§ **CONSIGNE A**: Recopiez à l'identique le passage sur le déclin des Nations Unies, en commençant à « Le directoire des » et en terminant à « de leurs alliés. ».

§ **EXTRAIT DU TEXTE**:
Le directoire des Grands était annihilé par les vetos répétés de tel de ses membres permanents. Les problèmes Est-Ouest essentiels -de la lancinante question de Berlin à la crise de Cuba et au dossier de la sécurité en Europe- échappaient à l'organisation. Les problèmes Nord-Sud suscitaient l'affrontement par Etats, coalitions ou mouvements de libération interposés, des deux Grands et de leurs alliés.

Les Nations Unies surent parfois s'adapter pour survivre dans ce climat hostile: de la résolution Acheson, qui permit de palier,pendant la guerre de Corée, la défaillance d'un Conseil de Sécurité paralysé, aux opérations de maintien de la paix, mises en place à chaud, lors de la guerre de Suez, selon la formule improvisée par le Premier Ministre canadien Lester Pearson. Mais, en 1982, le déclin des Nations Unies est tel que le Secrétaire Général, Perez de Cuellar, déplore ouvertement "l'érosion de l'autorité et du prestige des institutions intergouvernementales mondiales" et annonce un "nouvel état d'anarchie internationale"!

§ **DONNÉES FOURNIES**:
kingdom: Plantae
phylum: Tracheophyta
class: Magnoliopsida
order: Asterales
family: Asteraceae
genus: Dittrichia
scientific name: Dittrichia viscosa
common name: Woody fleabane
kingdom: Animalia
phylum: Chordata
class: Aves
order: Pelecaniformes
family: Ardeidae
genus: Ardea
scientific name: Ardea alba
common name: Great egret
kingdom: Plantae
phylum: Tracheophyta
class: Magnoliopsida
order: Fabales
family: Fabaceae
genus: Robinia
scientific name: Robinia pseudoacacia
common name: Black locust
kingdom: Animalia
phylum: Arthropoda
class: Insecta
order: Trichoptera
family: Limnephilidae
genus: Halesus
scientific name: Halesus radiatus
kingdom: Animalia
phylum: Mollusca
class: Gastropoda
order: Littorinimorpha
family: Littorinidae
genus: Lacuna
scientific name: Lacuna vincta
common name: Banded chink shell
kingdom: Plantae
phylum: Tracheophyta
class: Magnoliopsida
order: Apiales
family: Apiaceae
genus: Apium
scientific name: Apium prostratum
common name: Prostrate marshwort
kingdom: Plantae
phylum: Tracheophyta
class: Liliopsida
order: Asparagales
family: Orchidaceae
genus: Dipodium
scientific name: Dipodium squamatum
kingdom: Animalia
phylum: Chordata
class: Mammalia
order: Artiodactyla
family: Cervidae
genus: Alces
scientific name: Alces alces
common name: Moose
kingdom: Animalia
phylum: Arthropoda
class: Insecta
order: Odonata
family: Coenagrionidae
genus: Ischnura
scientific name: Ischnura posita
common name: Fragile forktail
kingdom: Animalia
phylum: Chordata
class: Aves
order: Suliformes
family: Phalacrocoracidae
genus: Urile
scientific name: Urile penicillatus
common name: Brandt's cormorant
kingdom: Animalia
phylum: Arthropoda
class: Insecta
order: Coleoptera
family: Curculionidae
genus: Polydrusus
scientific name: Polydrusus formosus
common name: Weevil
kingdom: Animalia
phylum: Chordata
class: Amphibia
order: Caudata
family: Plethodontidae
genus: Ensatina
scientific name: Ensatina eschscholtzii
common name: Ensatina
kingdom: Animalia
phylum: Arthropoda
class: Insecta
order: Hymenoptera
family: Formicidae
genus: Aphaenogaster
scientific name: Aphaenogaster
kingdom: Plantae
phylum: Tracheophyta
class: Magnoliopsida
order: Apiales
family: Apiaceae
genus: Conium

§ **CONSIGNE B**: Dans les rangées fournies, reproduisez fidèlement les lignes en commençant à celle qui contient « family: Fabaceae » et en terminant à celle qui contient « genus: Lacuna », ces deux lignes comprises.

§ **RÉPONSE ATTENDUE A**:
Le directoire des Grands était annihilé par les vetos répétés de tel de ses membres permanents. Les problèmes Est-Ouest essentiels -de la lancinante question de Berlin à la crise de Cuba et au dossier de la sécurité en Europe- échappaient à l'organisation. Les problèmes Nord-Sud suscitaient l'affrontement par Etats, coalitions ou mouvements de libération interposés, des deux Grands et de leurs alliés.

§ **RÉPONSE ATTENDUE B**:
family: Fabaceae
genus: Robinia
scientific name: Robinia pseudoacacia
common name: Black locust
kingdom: Animalia
phylum: Arthropoda
class: Insecta
order: Trichoptera
family: Limnephilidae
genus: Halesus
scientific name: Halesus radiatus
kingdom: Animalia
phylum: Mollusca
class: Gastropoda
order: Littorinimorpha
family: Littorinidae
genus: Lacuna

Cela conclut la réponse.